• **WORK REQUIRED**
Copy the entire listing below line for line without changing anything. Leave the pictures out of your answer.

(Text data extracted from pages)
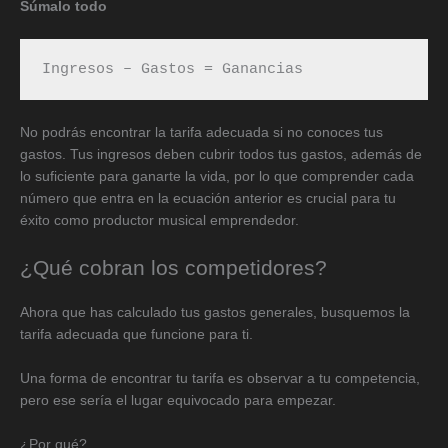
Súmalo todo
Ingresos – Gastos = Ganancias
No podrás encontrar la tarifa adecuada si no conoces tus
gastos. Tus ingresos deben cubrir todos tus gastos, además de
lo suficiente para ganarte la vida, por lo que comprender cada
número que entra en la ecuación anterior es crucial para tu
éxito como productor musical emprendedor.
¿Qué cobran los competidores?
Ahora que has calculado tus gastos generales, busquemos la
tarifa adecuada que funcione para ti.
Una forma de encontrar tu tarifa es observar a tu competencia,
pero ese sería el lugar equivocado para empezar.
¿Por qué?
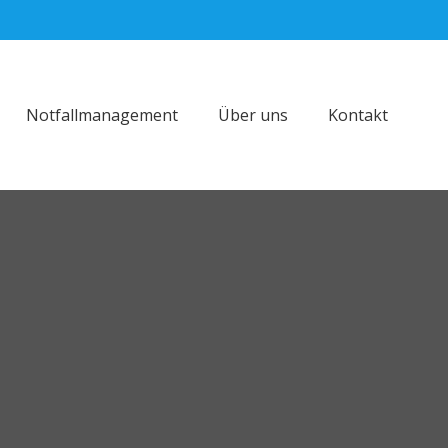
Notfallmanagement
Über uns
Kontakt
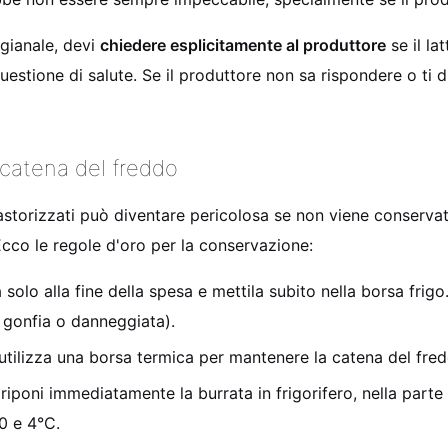
igianale, devi
chiedere esplicitamente al produttore
se il la
estione di salute. Se il produttore non sa rispondere o ti d
 catena del freddo
astorizzati può diventare pericolosa se non viene conserva
 Ecco le regole d'oro per la conservazione:
solo alla fine della spesa e mettila subito nella borsa frig
e gonfia o danneggiata).
 utilizza una borsa termica per mantenere la catena del fre
iponi immediatamente la burrata in frigorifero, nella parte p
0 e 4°C.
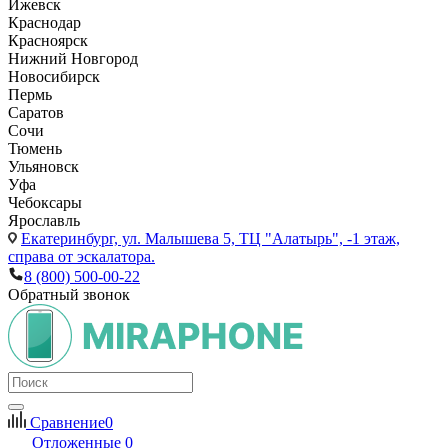
Ижевск
Краснодар
Красноярск
Нижний Новгород
Новосибирск
Пермь
Саратов
Сочи
Тюмень
Ульяновск
Уфа
Чебоксары
Ярославль
Екатеринбург,
ул. Малышева 5, ТЦ "Алатырь", -1 этаж,
справа от эскалатора.
8 (800) 500-00-22
Обратный звонок
Сравнение
0
Отложенные
0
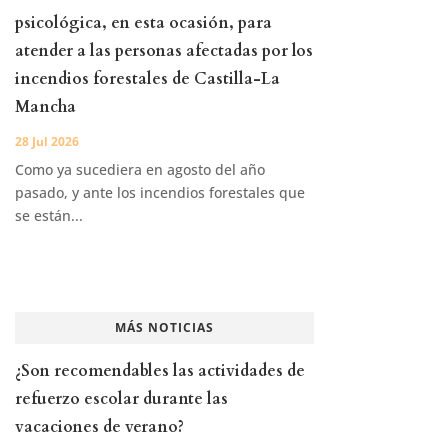
psicológica, en esta ocasión, para
atender a las personas afectadas por los
incendios forestales de Castilla-La
Mancha
28 Jul 2026
Como ya sucediera en agosto del año
pasado, y ante los incendios forestales que
se están...
MÁS NOTICIAS
¿Son recomendables las actividades de
refuerzo escolar durante las
vacaciones de verano?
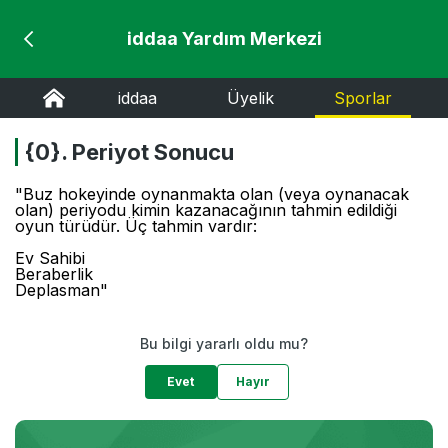
iddaa Yardım Merkezi
iddaa
Üyelik
Sporlar
{0}. Periyot Sonucu
"Buz hokeyinde oynanmakta olan (veya oynanacak
olan) periyodu kimin kazanacağının tahmin edildiği
oyun türüdür. Üç tahmin vardır:
Ev Sahibi
Beraberlik
Deplasman"
Bu bilgi yararlı oldu mu?
Evet
Hayır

• **TASK OUTPUT**
Súmalo todo
Ingresos – Gastos = Ganancias
No podrás encontrar la tarifa adecuada si no conoces tus
gastos. Tus ingresos deben cubrir todos tus gastos, además de
lo suficiente para ganarte la vida, por lo que comprender cada
número que entra en la ecuación anterior es crucial para tu
éxito como productor musical emprendedor.
¿Qué cobran los competidores?
Ahora que has calculado tus gastos generales, busquemos la
tarifa adecuada que funcione para ti.
Una forma de encontrar tu tarifa es observar a tu competencia,
pero ese sería el lugar equivocado para empezar.
¿Por qué?
Notfallmanagement
Über uns
Kontakt
igianale, devi
chiedere esplicitamente al produttore
se il la
estione di salute. Se il produttore non sa rispondere o ti d
 catena del freddo
astorizzati può diventare pericolosa se non viene conserva
 Ecco le regole d'oro per la conservazione:
solo alla fine della spesa e mettila subito nella borsa frig
e gonfia o danneggiata).
 utilizza una borsa termica per mantenere la catena del fre
iponi immediatamente la burrata in frigorifero, nella parte p
0 e 4°C.
Ижевск
Краснодар
Красноярск
Нижний Новгород
Новосибирск
Пермь
Саратов
Сочи
Тюмень
Ульяновск
Уфа
Чебоксары
Ярославль
Екатеринбург,
ул. Малышева 5, ТЦ "Алатырь", -1 этаж,
справа от эскалатора.
8 (800) 500-00-22
Обратный звонок
Сравнение
0
Отложенные
0
psicológica, en esta ocasión, para
atender a las personas afectadas por los
incendios forestales de Castilla-La
Mancha
28 Jul 2026
Como ya sucediera en agosto del año
pasado, y ante los incendios forestales que
se están...
MÁS NOTICIAS
¿Son recomendables las actividades de
refuerzo escolar durante las
vacaciones de verano?
iddaa Yardım Merkezi
iddaa
Üyelik
Sporlar
{0}. Periyot Sonucu
"Buz hokeyinde oynanmakta olan (veya oynanacak
olan) periyodu kimin kazanacağının tahmin edildiği
oyun türüdür. Üç tahmin vardır:
Ev Sahibi
Beraberlik
Deplasman"
Bu bilgi yararlı oldu mu?
Evet
Hayır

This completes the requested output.